Sempre que lhe perguntavam o que queria ser quando crescesse, Fernando Sabino respondia: "Quero ser criança". Uma boa resposta, que ele não conseguiu realizar ao longo da vida. Pois nunca deixou de ser um rapaz, um bom rapaz. E, como bom rapaz, foi campeão de natação no Minas Atlético Clube, casou, teve filhos, escreveu livros, tocou bateria, viajou muito, estava sempre pronto para um papo inteligente e divertido.
Aos 32 anos, escreveu um romance que foi o livro de uma geração. Um livro até certo ponto autobiográfico, mas todos se reconheceram naquele Eduardo Marciano de "O Encontro Marcado", publicado em 1956, mas lido e relido até hoje.
E o rapaz não parou no sucesso. Escreveu crônicas que também marcaram um tempo - o dele e o nosso. Curiosa virada de Sabino. No romance, pintou uma panorâmica de sua geração, um painel das angústias e esperanças de todos os rapazes dos anos 50, a que não faltava uma carga de humor que seria a marca de toda a sua obra.

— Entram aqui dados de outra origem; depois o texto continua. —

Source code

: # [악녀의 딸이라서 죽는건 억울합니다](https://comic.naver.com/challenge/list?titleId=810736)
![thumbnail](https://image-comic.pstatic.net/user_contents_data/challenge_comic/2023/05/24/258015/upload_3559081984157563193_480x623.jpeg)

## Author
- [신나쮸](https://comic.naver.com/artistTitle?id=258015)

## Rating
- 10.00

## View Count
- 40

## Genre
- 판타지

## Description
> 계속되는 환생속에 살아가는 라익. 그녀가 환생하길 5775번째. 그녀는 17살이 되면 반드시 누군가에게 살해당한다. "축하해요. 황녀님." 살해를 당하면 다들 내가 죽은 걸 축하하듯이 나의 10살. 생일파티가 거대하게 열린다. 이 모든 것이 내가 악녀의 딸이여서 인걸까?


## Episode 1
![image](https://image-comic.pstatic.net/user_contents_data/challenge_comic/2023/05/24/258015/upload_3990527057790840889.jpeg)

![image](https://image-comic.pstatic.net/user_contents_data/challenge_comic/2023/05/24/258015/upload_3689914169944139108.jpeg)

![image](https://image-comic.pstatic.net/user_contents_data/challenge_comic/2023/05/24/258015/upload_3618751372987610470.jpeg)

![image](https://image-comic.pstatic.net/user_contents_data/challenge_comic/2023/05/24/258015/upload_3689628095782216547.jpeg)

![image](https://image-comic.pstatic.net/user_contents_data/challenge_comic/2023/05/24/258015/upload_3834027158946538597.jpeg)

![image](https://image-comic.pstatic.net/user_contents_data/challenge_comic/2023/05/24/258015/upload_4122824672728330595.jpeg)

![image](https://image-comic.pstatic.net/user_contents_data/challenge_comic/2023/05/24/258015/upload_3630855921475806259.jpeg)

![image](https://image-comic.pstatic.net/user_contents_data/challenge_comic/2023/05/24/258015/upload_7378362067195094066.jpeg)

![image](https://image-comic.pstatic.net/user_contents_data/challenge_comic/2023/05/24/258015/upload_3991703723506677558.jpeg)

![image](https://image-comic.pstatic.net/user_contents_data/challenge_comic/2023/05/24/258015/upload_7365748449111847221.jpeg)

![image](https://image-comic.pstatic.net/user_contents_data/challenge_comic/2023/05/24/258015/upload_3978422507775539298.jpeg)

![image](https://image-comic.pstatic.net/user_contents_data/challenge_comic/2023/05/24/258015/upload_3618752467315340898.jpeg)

Ao adotar a crônica, na qual logo se tornaria um mestre, ele trocou a panorâmica pelo close, o painel pelo pontual, e não foi à toa que deu à página que escrevia em "Manchete" o título permanente de "A aventura do cotidiano".
Sua dignidade pessoal e profissional isolou-o numa relativa reclusão, evitando o badalo inconseqüente, o deslumbramento pela exposição iluminada da mídia.
Com a sua morte, perdemos um ser humano adorável, alegre, gozador, sério, solidário. Um escritor que ficará para sempre entre os nossos maiores. E eu, de minha parte, perdi o amigo que me telefonava, falando num jato coisas bonitas e gostosas, que me alegravam e edificavam. Uma de minhas glórias foi no dia em que passei pela alfândega e cismaram com minha mala. Um fiscal liberou-me, pensando que eu fosse Fernando Sabino. E comentou para os colegas dele: "Ele é gente boa!".